LAC: Sim e não. Auxilio meus pais em sua produção, entretanto quem toma conta de todo o processo são eles, hoje colaboro mais auxiliando na parte administrativa. Meus pais fazem parte do grande grupo de produtores que ainda comercializam seu produto através de atravessadores (queijeiros), embora mantenhamos o rebanho devidamente vacinado, e pratiquemos as boas praticas de fabricação exigidas na legislação.

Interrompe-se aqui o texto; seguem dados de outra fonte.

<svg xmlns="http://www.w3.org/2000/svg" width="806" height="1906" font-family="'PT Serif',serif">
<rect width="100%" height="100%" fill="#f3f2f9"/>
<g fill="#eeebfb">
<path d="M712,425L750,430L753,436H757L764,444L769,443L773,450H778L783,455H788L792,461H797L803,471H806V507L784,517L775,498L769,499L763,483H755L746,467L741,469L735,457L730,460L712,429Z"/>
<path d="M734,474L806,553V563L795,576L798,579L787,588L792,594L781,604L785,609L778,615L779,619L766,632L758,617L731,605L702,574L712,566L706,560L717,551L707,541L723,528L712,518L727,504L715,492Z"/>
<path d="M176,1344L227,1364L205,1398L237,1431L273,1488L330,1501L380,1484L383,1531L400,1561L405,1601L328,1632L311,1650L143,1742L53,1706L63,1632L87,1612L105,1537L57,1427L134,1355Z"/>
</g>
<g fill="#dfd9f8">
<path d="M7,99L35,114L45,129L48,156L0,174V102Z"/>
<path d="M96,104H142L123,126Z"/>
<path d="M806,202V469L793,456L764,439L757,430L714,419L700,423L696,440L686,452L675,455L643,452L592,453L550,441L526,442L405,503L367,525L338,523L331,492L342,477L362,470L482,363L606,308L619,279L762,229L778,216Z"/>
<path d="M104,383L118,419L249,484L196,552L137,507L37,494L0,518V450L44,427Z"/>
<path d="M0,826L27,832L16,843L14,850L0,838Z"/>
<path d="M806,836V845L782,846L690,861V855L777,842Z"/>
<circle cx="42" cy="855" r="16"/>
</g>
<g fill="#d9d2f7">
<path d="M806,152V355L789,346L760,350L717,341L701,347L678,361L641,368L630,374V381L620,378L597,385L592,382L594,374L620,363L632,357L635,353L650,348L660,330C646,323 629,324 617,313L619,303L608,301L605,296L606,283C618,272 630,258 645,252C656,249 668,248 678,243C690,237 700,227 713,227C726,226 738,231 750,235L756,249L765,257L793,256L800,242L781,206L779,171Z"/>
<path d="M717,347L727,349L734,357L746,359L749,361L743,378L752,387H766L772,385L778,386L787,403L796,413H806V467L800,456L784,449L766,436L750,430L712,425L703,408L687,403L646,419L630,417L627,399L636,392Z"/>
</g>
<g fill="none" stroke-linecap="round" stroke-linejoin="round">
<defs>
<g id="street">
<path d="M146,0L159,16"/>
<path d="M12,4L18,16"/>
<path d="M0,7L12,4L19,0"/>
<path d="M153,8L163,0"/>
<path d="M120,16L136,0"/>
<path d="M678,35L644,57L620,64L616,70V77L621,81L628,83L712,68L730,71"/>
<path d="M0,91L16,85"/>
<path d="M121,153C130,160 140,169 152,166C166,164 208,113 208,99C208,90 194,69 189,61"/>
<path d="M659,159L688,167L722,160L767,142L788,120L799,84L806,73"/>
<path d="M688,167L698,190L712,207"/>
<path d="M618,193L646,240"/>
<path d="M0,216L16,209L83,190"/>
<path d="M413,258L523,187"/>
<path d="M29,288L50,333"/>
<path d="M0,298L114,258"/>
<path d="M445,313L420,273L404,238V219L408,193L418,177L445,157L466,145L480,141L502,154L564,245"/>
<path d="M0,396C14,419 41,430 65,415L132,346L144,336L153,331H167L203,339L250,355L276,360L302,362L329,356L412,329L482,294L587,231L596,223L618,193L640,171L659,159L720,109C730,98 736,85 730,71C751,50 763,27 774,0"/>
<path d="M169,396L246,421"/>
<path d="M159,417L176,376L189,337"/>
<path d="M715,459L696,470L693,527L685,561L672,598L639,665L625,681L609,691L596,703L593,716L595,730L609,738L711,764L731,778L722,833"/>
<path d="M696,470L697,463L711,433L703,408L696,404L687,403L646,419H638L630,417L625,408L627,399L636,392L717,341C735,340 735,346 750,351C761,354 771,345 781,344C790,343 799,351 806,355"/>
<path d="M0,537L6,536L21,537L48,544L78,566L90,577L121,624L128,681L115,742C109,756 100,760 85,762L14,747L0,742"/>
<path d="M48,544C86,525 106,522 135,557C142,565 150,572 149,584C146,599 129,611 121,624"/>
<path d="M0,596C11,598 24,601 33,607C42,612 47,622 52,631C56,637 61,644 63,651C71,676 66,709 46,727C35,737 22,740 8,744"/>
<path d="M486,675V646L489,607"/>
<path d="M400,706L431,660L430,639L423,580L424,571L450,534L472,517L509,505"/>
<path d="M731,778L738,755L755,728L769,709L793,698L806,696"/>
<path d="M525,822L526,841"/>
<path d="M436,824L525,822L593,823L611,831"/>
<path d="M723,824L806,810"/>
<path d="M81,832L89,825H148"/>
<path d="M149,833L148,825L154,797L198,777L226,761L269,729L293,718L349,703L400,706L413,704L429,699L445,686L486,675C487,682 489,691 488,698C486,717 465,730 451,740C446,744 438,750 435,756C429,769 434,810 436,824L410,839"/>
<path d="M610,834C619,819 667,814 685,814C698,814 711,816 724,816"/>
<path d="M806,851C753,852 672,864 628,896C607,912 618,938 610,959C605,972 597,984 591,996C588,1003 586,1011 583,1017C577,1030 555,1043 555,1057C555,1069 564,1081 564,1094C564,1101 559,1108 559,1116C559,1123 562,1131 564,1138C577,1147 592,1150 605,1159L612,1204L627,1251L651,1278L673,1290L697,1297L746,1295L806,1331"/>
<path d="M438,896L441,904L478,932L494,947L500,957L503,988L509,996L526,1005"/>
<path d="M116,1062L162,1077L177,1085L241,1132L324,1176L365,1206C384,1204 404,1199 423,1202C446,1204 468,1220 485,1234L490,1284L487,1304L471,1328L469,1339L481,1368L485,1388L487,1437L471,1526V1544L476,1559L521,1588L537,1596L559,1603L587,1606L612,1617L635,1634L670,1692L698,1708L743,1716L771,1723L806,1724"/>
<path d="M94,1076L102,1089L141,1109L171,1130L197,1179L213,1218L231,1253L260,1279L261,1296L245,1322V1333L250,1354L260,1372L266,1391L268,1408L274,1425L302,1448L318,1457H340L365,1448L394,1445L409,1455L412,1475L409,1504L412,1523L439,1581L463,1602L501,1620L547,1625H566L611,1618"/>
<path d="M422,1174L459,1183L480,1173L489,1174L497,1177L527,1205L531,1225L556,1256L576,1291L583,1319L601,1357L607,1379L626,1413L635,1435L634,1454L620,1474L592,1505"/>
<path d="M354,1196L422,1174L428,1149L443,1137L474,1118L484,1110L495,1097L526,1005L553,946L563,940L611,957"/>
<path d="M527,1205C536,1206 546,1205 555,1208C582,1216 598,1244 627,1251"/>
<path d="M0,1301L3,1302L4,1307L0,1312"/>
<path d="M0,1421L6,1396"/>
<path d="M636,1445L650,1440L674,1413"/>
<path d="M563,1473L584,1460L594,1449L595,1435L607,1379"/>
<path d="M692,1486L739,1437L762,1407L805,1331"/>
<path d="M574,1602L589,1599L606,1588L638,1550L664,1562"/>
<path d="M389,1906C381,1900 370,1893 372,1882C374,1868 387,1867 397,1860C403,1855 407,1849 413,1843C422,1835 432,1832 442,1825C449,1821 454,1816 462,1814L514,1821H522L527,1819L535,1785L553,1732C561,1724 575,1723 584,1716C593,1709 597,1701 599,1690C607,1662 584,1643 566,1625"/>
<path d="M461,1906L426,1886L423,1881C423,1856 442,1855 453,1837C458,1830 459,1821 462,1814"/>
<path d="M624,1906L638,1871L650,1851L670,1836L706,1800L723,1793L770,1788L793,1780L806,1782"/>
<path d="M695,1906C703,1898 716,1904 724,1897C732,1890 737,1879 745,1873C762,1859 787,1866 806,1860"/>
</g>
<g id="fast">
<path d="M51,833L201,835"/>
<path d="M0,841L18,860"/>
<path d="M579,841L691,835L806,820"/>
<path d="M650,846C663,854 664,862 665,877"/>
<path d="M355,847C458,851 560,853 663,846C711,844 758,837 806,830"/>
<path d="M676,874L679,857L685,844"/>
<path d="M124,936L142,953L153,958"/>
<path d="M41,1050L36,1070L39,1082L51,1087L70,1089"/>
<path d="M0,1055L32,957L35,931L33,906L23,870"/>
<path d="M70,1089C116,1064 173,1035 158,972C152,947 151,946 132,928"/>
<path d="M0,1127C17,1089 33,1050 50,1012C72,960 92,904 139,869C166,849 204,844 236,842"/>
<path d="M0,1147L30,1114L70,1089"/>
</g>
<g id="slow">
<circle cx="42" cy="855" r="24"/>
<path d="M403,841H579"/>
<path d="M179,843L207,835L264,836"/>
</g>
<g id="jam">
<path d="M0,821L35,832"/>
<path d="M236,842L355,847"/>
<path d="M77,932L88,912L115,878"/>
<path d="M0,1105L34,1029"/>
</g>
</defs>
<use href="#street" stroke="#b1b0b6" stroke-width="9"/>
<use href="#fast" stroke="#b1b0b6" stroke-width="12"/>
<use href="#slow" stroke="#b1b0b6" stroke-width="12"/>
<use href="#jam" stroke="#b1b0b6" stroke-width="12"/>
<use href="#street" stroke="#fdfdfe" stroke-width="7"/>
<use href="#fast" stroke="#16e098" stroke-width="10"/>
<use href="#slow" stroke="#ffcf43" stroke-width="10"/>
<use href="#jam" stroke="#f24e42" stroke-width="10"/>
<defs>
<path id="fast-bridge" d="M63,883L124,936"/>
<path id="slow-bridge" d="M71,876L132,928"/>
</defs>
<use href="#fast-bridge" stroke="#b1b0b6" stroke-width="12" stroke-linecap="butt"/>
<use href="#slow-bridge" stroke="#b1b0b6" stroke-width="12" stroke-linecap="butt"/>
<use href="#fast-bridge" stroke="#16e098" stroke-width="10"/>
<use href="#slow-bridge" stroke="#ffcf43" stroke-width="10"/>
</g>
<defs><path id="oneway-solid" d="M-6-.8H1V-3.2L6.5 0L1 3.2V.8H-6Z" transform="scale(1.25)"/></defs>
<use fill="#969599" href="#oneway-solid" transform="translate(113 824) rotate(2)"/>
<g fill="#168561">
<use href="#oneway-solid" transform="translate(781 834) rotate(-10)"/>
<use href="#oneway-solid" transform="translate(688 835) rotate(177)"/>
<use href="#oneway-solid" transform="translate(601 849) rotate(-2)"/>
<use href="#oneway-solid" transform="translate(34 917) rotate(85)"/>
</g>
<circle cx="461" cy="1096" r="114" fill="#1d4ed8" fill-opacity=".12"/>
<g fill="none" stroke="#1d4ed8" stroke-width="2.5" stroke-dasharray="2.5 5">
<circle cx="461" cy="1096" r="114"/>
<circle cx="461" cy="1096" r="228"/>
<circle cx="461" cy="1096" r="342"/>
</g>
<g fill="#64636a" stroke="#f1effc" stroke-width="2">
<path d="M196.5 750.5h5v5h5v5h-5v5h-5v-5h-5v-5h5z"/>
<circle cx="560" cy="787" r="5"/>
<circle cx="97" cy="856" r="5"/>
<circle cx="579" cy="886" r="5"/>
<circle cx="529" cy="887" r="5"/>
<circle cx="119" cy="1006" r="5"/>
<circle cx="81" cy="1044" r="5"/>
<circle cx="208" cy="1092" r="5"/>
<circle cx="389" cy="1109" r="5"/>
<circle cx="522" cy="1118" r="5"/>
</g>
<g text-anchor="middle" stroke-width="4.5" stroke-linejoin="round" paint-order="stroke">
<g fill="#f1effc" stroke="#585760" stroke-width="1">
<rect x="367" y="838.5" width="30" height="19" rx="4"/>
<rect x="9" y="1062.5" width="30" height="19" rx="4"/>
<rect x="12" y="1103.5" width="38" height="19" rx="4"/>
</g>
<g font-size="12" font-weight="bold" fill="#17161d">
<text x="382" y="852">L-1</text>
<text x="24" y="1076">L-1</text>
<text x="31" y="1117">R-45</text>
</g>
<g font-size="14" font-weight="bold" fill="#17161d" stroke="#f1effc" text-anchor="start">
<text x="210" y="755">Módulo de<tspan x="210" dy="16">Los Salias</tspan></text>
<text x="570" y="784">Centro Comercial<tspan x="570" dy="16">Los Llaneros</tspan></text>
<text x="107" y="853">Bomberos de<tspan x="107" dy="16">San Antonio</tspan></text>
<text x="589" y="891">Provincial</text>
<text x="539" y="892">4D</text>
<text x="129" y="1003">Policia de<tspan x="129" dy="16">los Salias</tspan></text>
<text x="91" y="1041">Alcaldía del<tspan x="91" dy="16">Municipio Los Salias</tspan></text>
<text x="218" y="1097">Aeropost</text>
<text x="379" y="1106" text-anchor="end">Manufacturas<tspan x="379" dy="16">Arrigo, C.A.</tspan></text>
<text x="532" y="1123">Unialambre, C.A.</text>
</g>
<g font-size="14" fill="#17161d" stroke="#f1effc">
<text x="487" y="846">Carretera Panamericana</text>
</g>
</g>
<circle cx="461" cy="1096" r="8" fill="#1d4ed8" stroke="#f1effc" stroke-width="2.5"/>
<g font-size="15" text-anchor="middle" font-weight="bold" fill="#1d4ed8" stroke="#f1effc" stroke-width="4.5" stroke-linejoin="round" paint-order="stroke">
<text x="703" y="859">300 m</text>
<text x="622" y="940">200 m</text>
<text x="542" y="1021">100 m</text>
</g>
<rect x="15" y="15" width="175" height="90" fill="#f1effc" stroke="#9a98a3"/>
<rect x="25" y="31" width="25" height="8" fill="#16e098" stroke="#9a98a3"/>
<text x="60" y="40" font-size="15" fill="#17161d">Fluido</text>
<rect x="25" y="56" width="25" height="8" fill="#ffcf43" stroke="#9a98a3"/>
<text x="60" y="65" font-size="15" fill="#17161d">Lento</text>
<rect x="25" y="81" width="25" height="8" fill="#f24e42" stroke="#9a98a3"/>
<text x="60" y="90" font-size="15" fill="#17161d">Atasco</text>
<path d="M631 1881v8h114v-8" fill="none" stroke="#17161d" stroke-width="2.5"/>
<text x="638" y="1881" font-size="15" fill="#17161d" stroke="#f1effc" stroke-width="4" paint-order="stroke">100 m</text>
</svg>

Tese: CARACTERIZAÇÃO DAS COMUNIDADES PROCARIÓTICAS DO QUEIJO MINAS ARTESANAL CANASTRA E SUA IMPORTÂNCIA PARA SUSTENTABILIDADE (PDF)
RESUMO
O Queijo Minas Artesanal Canastra é o produto típico mais importante da região da Serra da Canastra, sendo a principal fonte de renda da população regional. Seus aspectos físicos e sensoriais se devem às condições da região em que é produzido e ao modo de preparo, que promovem uma seleção de microrganismos capazes de conferir as características que agregam valor ao produto. Por isso, é essencial que se conheça a fundo a composição microbiana desse produto, bem como a sua dinâmica ao longo do processo de produção, a fim de avaliar quais grupos agem em qual fase do processo, onde surgem e quais são os benéficos e os prejudiciais para a composição do produto final. Sendo assim, este trabalho se propôs a caracterizar as comunidades bacterianas presentes ao longo do processo de produção do Queijo Minas Artesanal tipo Canastra, entre diferentes produtores. Para isso, foi usada a técnica de metagenômica – técnica de identificação independente de cultura – por meio da qual são possíveis a obtenção de milhares de sequências de DNA e a caracterização de qualquer comunidade bacteriana presente numa amostra. O estudo da dinâmica desses grupos ao longo do processo de produção revelou que a microbiota presente no produto final assemelha-se mais à microbiota do “pingo”, destacando a sua importância no processo de produção. A análise de composição das comunidades indicou que possivelmente, os microrganismos que geram as características que desagregam valor aos produtos estão nas fontes que constituem os utensílios e as instalações de trabalho dos produtores. O gênero Staphylococcus, que abriga espécies patogênicas, apresentou perda de frequência relativa durante o processo de maturação, nas fazendas de alto valor agregado, e aumento da frequência nas fazendas de baixo valor agregado, o que é um sinal de alerta, visto que bactérias desse gênero podem levar à intoxicação alimentar. O conhecimento da microbiota associada ao processo de produção desse tipo de queijo permite que possam ser identificadas as portas de entradas de microrganismos prejudiciais ao processo, permitindo um maior controle desses microrganismos e, consequentemente, um aumento do valor agregado do produto final – fator que pode garantir a sustentabilidade deste processo produtivo local, importante para região da Serra da Canastra.
Palavras-chave: Biologia Molecular. Queijos Artesanais. Revisão Sistemática.